The gist has always been that you need to carefully look at what part you're getting. The fact some people are too stupid to do so doesn't change reality.
I'll agree the worst renaming is for memory allocations or speeds when the consumer isnt even notified. That is bad practice.
Its very human to try and attach some structure or system to what we see. Its how our mind helps us understand shit. But its a figment of our imagination. And marketing handily plays into it.
Iphone Max... Pro... Ultra. Nuff said. Every customer is extra ultra special. Of course its generalisation. The majority here doesn't suffer from buying the wrong product, we all know this, and you allude to that difference too. These naming schemes are built to confuse the average Joe. Why did we ever try to attach any sort of sense to it to begin with? This is a matter of perspective of how we (all) look at marketing, products and releases. A lot of things are implicit and we turn them into something explicit and then consider it a rule or fact. Its nonsense.

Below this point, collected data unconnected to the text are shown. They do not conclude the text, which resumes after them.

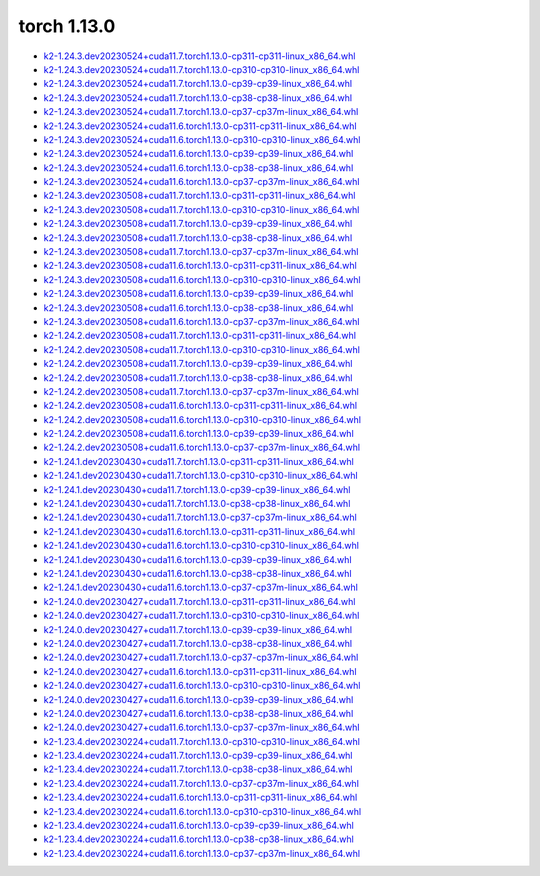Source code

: torch 1.13.0
============


- `k2-1.24.3.dev20230524+cuda11.7.torch1.13.0-cp311-cp311-linux_x86_64.whl <https://huggingface.co/csukuangfj/k2/resolve/main/cuda/k2-1.24.3.dev20230524+cuda11.7.torch1.13.0-cp311-cp311-linux_x86_64.whl>`_
- `k2-1.24.3.dev20230524+cuda11.7.torch1.13.0-cp310-cp310-linux_x86_64.whl <https://huggingface.co/csukuangfj/k2/resolve/main/cuda/k2-1.24.3.dev20230524+cuda11.7.torch1.13.0-cp310-cp310-linux_x86_64.whl>`_
- `k2-1.24.3.dev20230524+cuda11.7.torch1.13.0-cp39-cp39-linux_x86_64.whl <https://huggingface.co/csukuangfj/k2/resolve/main/cuda/k2-1.24.3.dev20230524+cuda11.7.torch1.13.0-cp39-cp39-linux_x86_64.whl>`_
- `k2-1.24.3.dev20230524+cuda11.7.torch1.13.0-cp38-cp38-linux_x86_64.whl <https://huggingface.co/csukuangfj/k2/resolve/main/cuda/k2-1.24.3.dev20230524+cuda11.7.torch1.13.0-cp38-cp38-linux_x86_64.whl>`_
- `k2-1.24.3.dev20230524+cuda11.7.torch1.13.0-cp37-cp37m-linux_x86_64.whl <https://huggingface.co/csukuangfj/k2/resolve/main/cuda/k2-1.24.3.dev20230524+cuda11.7.torch1.13.0-cp37-cp37m-linux_x86_64.whl>`_
- `k2-1.24.3.dev20230524+cuda11.6.torch1.13.0-cp311-cp311-linux_x86_64.whl <https://huggingface.co/csukuangfj/k2/resolve/main/cuda/k2-1.24.3.dev20230524+cuda11.6.torch1.13.0-cp311-cp311-linux_x86_64.whl>`_
- `k2-1.24.3.dev20230524+cuda11.6.torch1.13.0-cp310-cp310-linux_x86_64.whl <https://huggingface.co/csukuangfj/k2/resolve/main/cuda/k2-1.24.3.dev20230524+cuda11.6.torch1.13.0-cp310-cp310-linux_x86_64.whl>`_
- `k2-1.24.3.dev20230524+cuda11.6.torch1.13.0-cp39-cp39-linux_x86_64.whl <https://huggingface.co/csukuangfj/k2/resolve/main/cuda/k2-1.24.3.dev20230524+cuda11.6.torch1.13.0-cp39-cp39-linux_x86_64.whl>`_
- `k2-1.24.3.dev20230524+cuda11.6.torch1.13.0-cp38-cp38-linux_x86_64.whl <https://huggingface.co/csukuangfj/k2/resolve/main/cuda/k2-1.24.3.dev20230524+cuda11.6.torch1.13.0-cp38-cp38-linux_x86_64.whl>`_
- `k2-1.24.3.dev20230524+cuda11.6.torch1.13.0-cp37-cp37m-linux_x86_64.whl <https://huggingface.co/csukuangfj/k2/resolve/main/cuda/k2-1.24.3.dev20230524+cuda11.6.torch1.13.0-cp37-cp37m-linux_x86_64.whl>`_
- `k2-1.24.3.dev20230508+cuda11.7.torch1.13.0-cp311-cp311-linux_x86_64.whl <https://huggingface.co/csukuangfj/k2/resolve/main/cuda/k2-1.24.3.dev20230508+cuda11.7.torch1.13.0-cp311-cp311-linux_x86_64.whl>`_
- `k2-1.24.3.dev20230508+cuda11.7.torch1.13.0-cp310-cp310-linux_x86_64.whl <https://huggingface.co/csukuangfj/k2/resolve/main/cuda/k2-1.24.3.dev20230508+cuda11.7.torch1.13.0-cp310-cp310-linux_x86_64.whl>`_
- `k2-1.24.3.dev20230508+cuda11.7.torch1.13.0-cp39-cp39-linux_x86_64.whl <https://huggingface.co/csukuangfj/k2/resolve/main/cuda/k2-1.24.3.dev20230508+cuda11.7.torch1.13.0-cp39-cp39-linux_x86_64.whl>`_
- `k2-1.24.3.dev20230508+cuda11.7.torch1.13.0-cp38-cp38-linux_x86_64.whl <https://huggingface.co/csukuangfj/k2/resolve/main/cuda/k2-1.24.3.dev20230508+cuda11.7.torch1.13.0-cp38-cp38-linux_x86_64.whl>`_
- `k2-1.24.3.dev20230508+cuda11.7.torch1.13.0-cp37-cp37m-linux_x86_64.whl <https://huggingface.co/csukuangfj/k2/resolve/main/cuda/k2-1.24.3.dev20230508+cuda11.7.torch1.13.0-cp37-cp37m-linux_x86_64.whl>`_
- `k2-1.24.3.dev20230508+cuda11.6.torch1.13.0-cp311-cp311-linux_x86_64.whl <https://huggingface.co/csukuangfj/k2/resolve/main/cuda/k2-1.24.3.dev20230508+cuda11.6.torch1.13.0-cp311-cp311-linux_x86_64.whl>`_
- `k2-1.24.3.dev20230508+cuda11.6.torch1.13.0-cp310-cp310-linux_x86_64.whl <https://huggingface.co/csukuangfj/k2/resolve/main/cuda/k2-1.24.3.dev20230508+cuda11.6.torch1.13.0-cp310-cp310-linux_x86_64.whl>`_
- `k2-1.24.3.dev20230508+cuda11.6.torch1.13.0-cp39-cp39-linux_x86_64.whl <https://huggingface.co/csukuangfj/k2/resolve/main/cuda/k2-1.24.3.dev20230508+cuda11.6.torch1.13.0-cp39-cp39-linux_x86_64.whl>`_
- `k2-1.24.3.dev20230508+cuda11.6.torch1.13.0-cp38-cp38-linux_x86_64.whl <https://huggingface.co/csukuangfj/k2/resolve/main/cuda/k2-1.24.3.dev20230508+cuda11.6.torch1.13.0-cp38-cp38-linux_x86_64.whl>`_
- `k2-1.24.3.dev20230508+cuda11.6.torch1.13.0-cp37-cp37m-linux_x86_64.whl <https://huggingface.co/csukuangfj/k2/resolve/main/cuda/k2-1.24.3.dev20230508+cuda11.6.torch1.13.0-cp37-cp37m-linux_x86_64.whl>`_
- `k2-1.24.2.dev20230508+cuda11.7.torch1.13.0-cp311-cp311-linux_x86_64.whl <https://huggingface.co/csukuangfj/k2/resolve/main/cuda/k2-1.24.2.dev20230508+cuda11.7.torch1.13.0-cp311-cp311-linux_x86_64.whl>`_
- `k2-1.24.2.dev20230508+cuda11.7.torch1.13.0-cp310-cp310-linux_x86_64.whl <https://huggingface.co/csukuangfj/k2/resolve/main/cuda/k2-1.24.2.dev20230508+cuda11.7.torch1.13.0-cp310-cp310-linux_x86_64.whl>`_
- `k2-1.24.2.dev20230508+cuda11.7.torch1.13.0-cp39-cp39-linux_x86_64.whl <https://huggingface.co/csukuangfj/k2/resolve/main/cuda/k2-1.24.2.dev20230508+cuda11.7.torch1.13.0-cp39-cp39-linux_x86_64.whl>`_
- `k2-1.24.2.dev20230508+cuda11.7.torch1.13.0-cp38-cp38-linux_x86_64.whl <https://huggingface.co/csukuangfj/k2/resolve/main/cuda/k2-1.24.2.dev20230508+cuda11.7.torch1.13.0-cp38-cp38-linux_x86_64.whl>`_
- `k2-1.24.2.dev20230508+cuda11.7.torch1.13.0-cp37-cp37m-linux_x86_64.whl <https://huggingface.co/csukuangfj/k2/resolve/main/cuda/k2-1.24.2.dev20230508+cuda11.7.torch1.13.0-cp37-cp37m-linux_x86_64.whl>`_
- `k2-1.24.2.dev20230508+cuda11.6.torch1.13.0-cp311-cp311-linux_x86_64.whl <https://huggingface.co/csukuangfj/k2/resolve/main/cuda/k2-1.24.2.dev20230508+cuda11.6.torch1.13.0-cp311-cp311-linux_x86_64.whl>`_
- `k2-1.24.2.dev20230508+cuda11.6.torch1.13.0-cp310-cp310-linux_x86_64.whl <https://huggingface.co/csukuangfj/k2/resolve/main/cuda/k2-1.24.2.dev20230508+cuda11.6.torch1.13.0-cp310-cp310-linux_x86_64.whl>`_
- `k2-1.24.2.dev20230508+cuda11.6.torch1.13.0-cp39-cp39-linux_x86_64.whl <https://huggingface.co/csukuangfj/k2/resolve/main/cuda/k2-1.24.2.dev20230508+cuda11.6.torch1.13.0-cp39-cp39-linux_x86_64.whl>`_
- `k2-1.24.2.dev20230508+cuda11.6.torch1.13.0-cp37-cp37m-linux_x86_64.whl <https://huggingface.co/csukuangfj/k2/resolve/main/cuda/k2-1.24.2.dev20230508+cuda11.6.torch1.13.0-cp37-cp37m-linux_x86_64.whl>`_
- `k2-1.24.1.dev20230430+cuda11.7.torch1.13.0-cp311-cp311-linux_x86_64.whl <https://huggingface.co/csukuangfj/k2/resolve/main/cuda/k2-1.24.1.dev20230430+cuda11.7.torch1.13.0-cp311-cp311-linux_x86_64.whl>`_
- `k2-1.24.1.dev20230430+cuda11.7.torch1.13.0-cp310-cp310-linux_x86_64.whl <https://huggingface.co/csukuangfj/k2/resolve/main/cuda/k2-1.24.1.dev20230430+cuda11.7.torch1.13.0-cp310-cp310-linux_x86_64.whl>`_
- `k2-1.24.1.dev20230430+cuda11.7.torch1.13.0-cp39-cp39-linux_x86_64.whl <https://huggingface.co/csukuangfj/k2/resolve/main/cuda/k2-1.24.1.dev20230430+cuda11.7.torch1.13.0-cp39-cp39-linux_x86_64.whl>`_
- `k2-1.24.1.dev20230430+cuda11.7.torch1.13.0-cp38-cp38-linux_x86_64.whl <https://huggingface.co/csukuangfj/k2/resolve/main/cuda/k2-1.24.1.dev20230430+cuda11.7.torch1.13.0-cp38-cp38-linux_x86_64.whl>`_
- `k2-1.24.1.dev20230430+cuda11.7.torch1.13.0-cp37-cp37m-linux_x86_64.whl <https://huggingface.co/csukuangfj/k2/resolve/main/cuda/k2-1.24.1.dev20230430+cuda11.7.torch1.13.0-cp37-cp37m-linux_x86_64.whl>`_
- `k2-1.24.1.dev20230430+cuda11.6.torch1.13.0-cp311-cp311-linux_x86_64.whl <https://huggingface.co/csukuangfj/k2/resolve/main/cuda/k2-1.24.1.dev20230430+cuda11.6.torch1.13.0-cp311-cp311-linux_x86_64.whl>`_
- `k2-1.24.1.dev20230430+cuda11.6.torch1.13.0-cp310-cp310-linux_x86_64.whl <https://huggingface.co/csukuangfj/k2/resolve/main/cuda/k2-1.24.1.dev20230430+cuda11.6.torch1.13.0-cp310-cp310-linux_x86_64.whl>`_
- `k2-1.24.1.dev20230430+cuda11.6.torch1.13.0-cp39-cp39-linux_x86_64.whl <https://huggingface.co/csukuangfj/k2/resolve/main/cuda/k2-1.24.1.dev20230430+cuda11.6.torch1.13.0-cp39-cp39-linux_x86_64.whl>`_
- `k2-1.24.1.dev20230430+cuda11.6.torch1.13.0-cp38-cp38-linux_x86_64.whl <https://huggingface.co/csukuangfj/k2/resolve/main/cuda/k2-1.24.1.dev20230430+cuda11.6.torch1.13.0-cp38-cp38-linux_x86_64.whl>`_
- `k2-1.24.1.dev20230430+cuda11.6.torch1.13.0-cp37-cp37m-linux_x86_64.whl <https://huggingface.co/csukuangfj/k2/resolve/main/cuda/k2-1.24.1.dev20230430+cuda11.6.torch1.13.0-cp37-cp37m-linux_x86_64.whl>`_
- `k2-1.24.0.dev20230427+cuda11.7.torch1.13.0-cp311-cp311-linux_x86_64.whl <https://huggingface.co/csukuangfj/k2/resolve/main/cuda/k2-1.24.0.dev20230427+cuda11.7.torch1.13.0-cp311-cp311-linux_x86_64.whl>`_
- `k2-1.24.0.dev20230427+cuda11.7.torch1.13.0-cp310-cp310-linux_x86_64.whl <https://huggingface.co/csukuangfj/k2/resolve/main/cuda/k2-1.24.0.dev20230427+cuda11.7.torch1.13.0-cp310-cp310-linux_x86_64.whl>`_
- `k2-1.24.0.dev20230427+cuda11.7.torch1.13.0-cp39-cp39-linux_x86_64.whl <https://huggingface.co/csukuangfj/k2/resolve/main/cuda/k2-1.24.0.dev20230427+cuda11.7.torch1.13.0-cp39-cp39-linux_x86_64.whl>`_
- `k2-1.24.0.dev20230427+cuda11.7.torch1.13.0-cp38-cp38-linux_x86_64.whl <https://huggingface.co/csukuangfj/k2/resolve/main/cuda/k2-1.24.0.dev20230427+cuda11.7.torch1.13.0-cp38-cp38-linux_x86_64.whl>`_
- `k2-1.24.0.dev20230427+cuda11.7.torch1.13.0-cp37-cp37m-linux_x86_64.whl <https://huggingface.co/csukuangfj/k2/resolve/main/cuda/k2-1.24.0.dev20230427+cuda11.7.torch1.13.0-cp37-cp37m-linux_x86_64.whl>`_
- `k2-1.24.0.dev20230427+cuda11.6.torch1.13.0-cp311-cp311-linux_x86_64.whl <https://huggingface.co/csukuangfj/k2/resolve/main/cuda/k2-1.24.0.dev20230427+cuda11.6.torch1.13.0-cp311-cp311-linux_x86_64.whl>`_
- `k2-1.24.0.dev20230427+cuda11.6.torch1.13.0-cp310-cp310-linux_x86_64.whl <https://huggingface.co/csukuangfj/k2/resolve/main/cuda/k2-1.24.0.dev20230427+cuda11.6.torch1.13.0-cp310-cp310-linux_x86_64.whl>`_
- `k2-1.24.0.dev20230427+cuda11.6.torch1.13.0-cp39-cp39-linux_x86_64.whl <https://huggingface.co/csukuangfj/k2/resolve/main/cuda/k2-1.24.0.dev20230427+cuda11.6.torch1.13.0-cp39-cp39-linux_x86_64.whl>`_
- `k2-1.24.0.dev20230427+cuda11.6.torch1.13.0-cp38-cp38-linux_x86_64.whl <https://huggingface.co/csukuangfj/k2/resolve/main/cuda/k2-1.24.0.dev20230427+cuda11.6.torch1.13.0-cp38-cp38-linux_x86_64.whl>`_
- `k2-1.24.0.dev20230427+cuda11.6.torch1.13.0-cp37-cp37m-linux_x86_64.whl <https://huggingface.co/csukuangfj/k2/resolve/main/cuda/k2-1.24.0.dev20230427+cuda11.6.torch1.13.0-cp37-cp37m-linux_x86_64.whl>`_
- `k2-1.23.4.dev20230224+cuda11.7.torch1.13.0-cp310-cp310-linux_x86_64.whl <https://huggingface.co/csukuangfj/k2/resolve/main/cuda/k2-1.23.4.dev20230224+cuda11.7.torch1.13.0-cp310-cp310-linux_x86_64.whl>`_
- `k2-1.23.4.dev20230224+cuda11.7.torch1.13.0-cp39-cp39-linux_x86_64.whl <https://huggingface.co/csukuangfj/k2/resolve/main/cuda/k2-1.23.4.dev20230224+cuda11.7.torch1.13.0-cp39-cp39-linux_x86_64.whl>`_
- `k2-1.23.4.dev20230224+cuda11.7.torch1.13.0-cp38-cp38-linux_x86_64.whl <https://huggingface.co/csukuangfj/k2/resolve/main/cuda/k2-1.23.4.dev20230224+cuda11.7.torch1.13.0-cp38-cp38-linux_x86_64.whl>`_
- `k2-1.23.4.dev20230224+cuda11.7.torch1.13.0-cp37-cp37m-linux_x86_64.whl <https://huggingface.co/csukuangfj/k2/resolve/main/cuda/k2-1.23.4.dev20230224+cuda11.7.torch1.13.0-cp37-cp37m-linux_x86_64.whl>`_
- `k2-1.23.4.dev20230224+cuda11.6.torch1.13.0-cp311-cp311-linux_x86_64.whl <https://huggingface.co/csukuangfj/k2/resolve/main/cuda/k2-1.23.4.dev20230224+cuda11.6.torch1.13.0-cp311-cp311-linux_x86_64.whl>`_
- `k2-1.23.4.dev20230224+cuda11.6.torch1.13.0-cp310-cp310-linux_x86_64.whl <https://huggingface.co/csukuangfj/k2/resolve/main/cuda/k2-1.23.4.dev20230224+cuda11.6.torch1.13.0-cp310-cp310-linux_x86_64.whl>`_
- `k2-1.23.4.dev20230224+cuda11.6.torch1.13.0-cp39-cp39-linux_x86_64.whl <https://huggingface.co/csukuangfj/k2/resolve/main/cuda/k2-1.23.4.dev20230224+cuda11.6.torch1.13.0-cp39-cp39-linux_x86_64.whl>`_
- `k2-1.23.4.dev20230224+cuda11.6.torch1.13.0-cp38-cp38-linux_x86_64.whl <https://huggingface.co/csukuangfj/k2/resolve/main/cuda/k2-1.23.4.dev20230224+cuda11.6.torch1.13.0-cp38-cp38-linux_x86_64.whl>`_
- `k2-1.23.4.dev20230224+cuda11.6.torch1.13.0-cp37-cp37m-linux_x86_64.whl <https://huggingface.co/csukuangfj/k2/resolve/main/cuda/k2-1.23.4.dev20230224+cuda11.6.torch1.13.0-cp37-cp37m-linux_x86_64.whl>`_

We are our own worst enemies. Idiocracy is happening, for real. The fact Nvidia can do this in the face of economic downturn says a lot. We, at large, need to stop pointing fingers at 'something else'. We're the architects of our own demise if we keep doing that. That lens fits on almost everything today. The system is broken. I too believe in customer rights. But I also strongly believe in due diligence, and in the latter... people are screwing up bigtime and they're paying their own damages throughout life. But they also set a norm for how companies treat them.
There is one prime example here. 'RTX'. It was nothing, today its still a whole lot of nothing. People buy it, despite paying a premium on underpowered hardware. I mentioned Iphone earlier: Nvidia is selling Iphones now. Software + hardware in a holy combination of efficiency and marketing, with Nvidia as the gatekeeper to features, and people buy it. Gosh I wonder what they'll get more of, now. Let's appreciate the fact that in this move, even one generation of cards is already enough to lose feature access (DLSS3+).
"Introducing the all-new RTX5090 now with DLSS 4.0, we will lock out functionality for older cards, all this for a low price of just a mere $5000, buy now!"